What the task requires: Copy each line of the listing that contains the word "diam". Case counts.

------------------------------

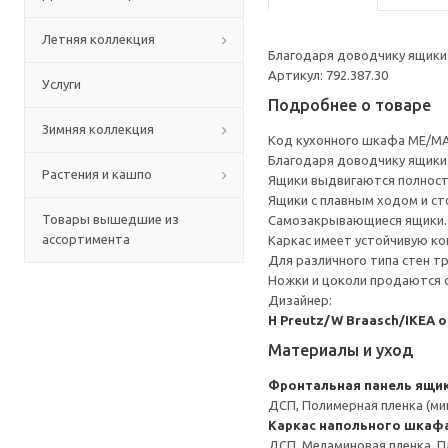
Летняя коллекция
Благодаря доводчику ящики 
Артикул: 792.387.30
Услуги
Подробнее о товаре
Зимняя коллекция
Код кухонного шкафа ME/MA
Благодаря доводчику ящики 
Растения и кашпо
Ящики выдвигаются полност
Ящики с плавным ходом и ст
Товары вышедшие из
Самозакрывающиеся ящики.
ассортимента
Каркас имеет устойчивую ко
Для различного типа стен т
Ножки и цоколи продаются 
Дизайнер:
H Preutz/W Braasch/IKEA 
Материалы и уход
Фронтальная панель ящи
ДСП, Полимерная пленка (ми
Каркас напольного шкаф
ДСП, Меламиновая пленка, П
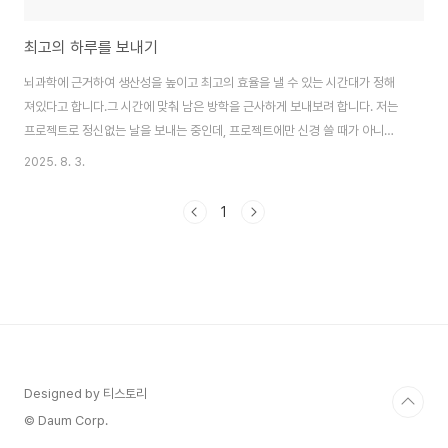
최고의 하루를 보내기
뇌과학에 근거하여 생산성을 높이고 최고의 효율을 낼 수 있는 시간대가 정해
져있다고 합니다.그 시간에 맞춰 남은 방학을 근사하게 보내보려 합니다. 저는
프로젝트로 정신없는 날을 보내는 중인데, 프로젝트에만 신경 쓸 때가 아니긴
합니다 ...각종 어학점수나 컴활은 필요없는지 다시 살펴봐야 합니다. 시작시간
2025. 8. 3.
종료시간키워드내용7:009:00뇌의 골든타임자기계발9:0012:00방해요소
차단집중시간12:0013:00세로토닌점심식사13:0014:00옥시토신휴식
1
14:0016:00단순한 업무집중할 필요없는 단순 업무16:0018:00노르아드레
날린막판 스퍼트18:0019:00뇌 리셋운동19:0021:00세로토닌저녁식사
21:0023:00옥시토신휴식23:007:00멜라토닌7시간 이상 수면 7시 기상은
쉽지 않지만 시도해볼 만하..
Designed by 티스토리
© Daum Corp.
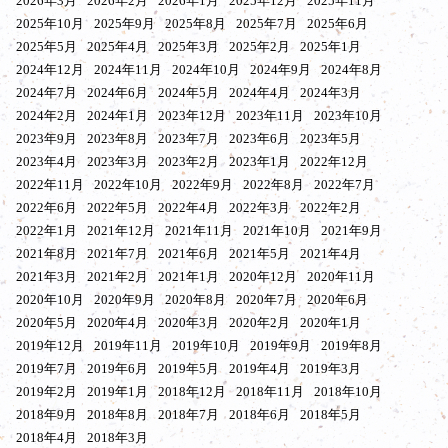
2026年3月
2026年2月
2026年1月
2025年12月
2025年11月
2025年10月
2025年9月
2025年8月
2025年7月
2025年6月
2025年5月
2025年4月
2025年3月
2025年2月
2025年1月
2024年12月
2024年11月
2024年10月
2024年9月
2024年8月
2024年7月
2024年6月
2024年5月
2024年4月
2024年3月
2024年2月
2024年1月
2023年12月
2023年11月
2023年10月
2023年9月
2023年8月
2023年7月
2023年6月
2023年5月
2023年4月
2023年3月
2023年2月
2023年1月
2022年12月
2022年11月
2022年10月
2022年9月
2022年8月
2022年7月
2022年6月
2022年5月
2022年4月
2022年3月
2022年2月
2022年1月
2021年12月
2021年11月
2021年10月
2021年9月
2021年8月
2021年7月
2021年6月
2021年5月
2021年4月
2021年3月
2021年2月
2021年1月
2020年12月
2020年11月
2020年10月
2020年9月
2020年8月
2020年7月
2020年6月
2020年5月
2020年4月
2020年3月
2020年2月
2020年1月
2019年12月
2019年11月
2019年10月
2019年9月
2019年8月
2019年7月
2019年6月
2019年5月
2019年4月
2019年3月
2019年2月
2019年1月
2018年12月
2018年11月
2018年10月
2018年9月
2018年8月
2018年7月
2018年6月
2018年5月
2018年4月
2018年3月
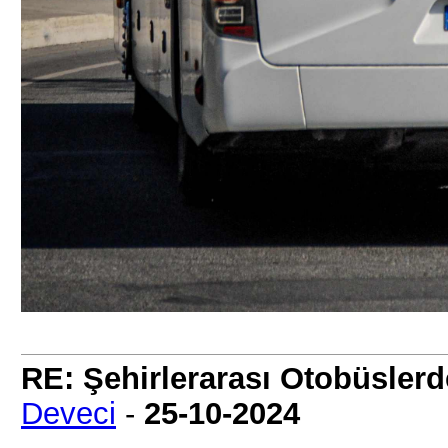
RE: Şehirlerarası Otobüslerd
Deveci
-
25-10-2024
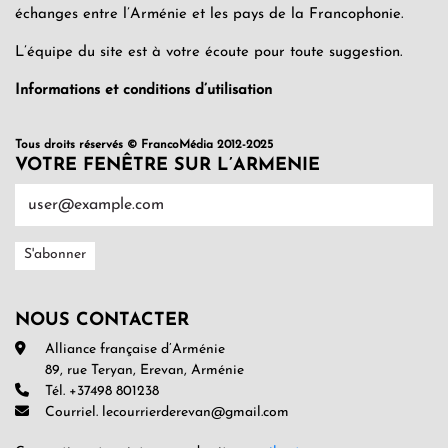
échanges entre l’Arménie et les pays de la Francophonie.
L’équipe du site est à votre écoute pour toute suggestion.
Informations et conditions d’utilisation
Tous droits réservés © FrancoMédia 2012-2025
VOTRE FENÊTRE SUR L’ARMENIE
NOUS CONTACTER
Alliance française d’Arménie
89, rue Teryan, Erevan, Arménie
Tél. +37498 801238
Courriel. lecourrierderevan@gmail.com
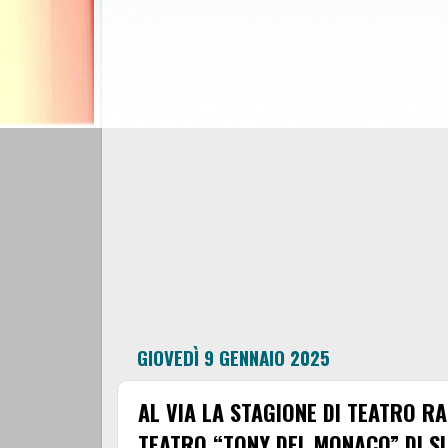
GIOVEDÌ 9 GENNAIO 2025
AL VIA LA STAGIONE DI TEATRO RA
TEATRO “TONY DEL MONACO” DI SU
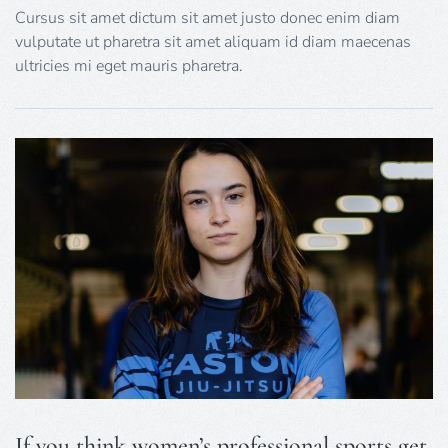
Cursus sit amet dictum sit amet justo donec enim diam
vulputate ut pharetra sit amet aliquam id diam maecenas
ultricies mi eget mauris pharetra.
If you think women’s professional sports get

------------------------------

The answer:
Cursus sit amet dictum sit amet justo donec enim diam
vulputate ut pharetra sit amet aliquam id diam maecenas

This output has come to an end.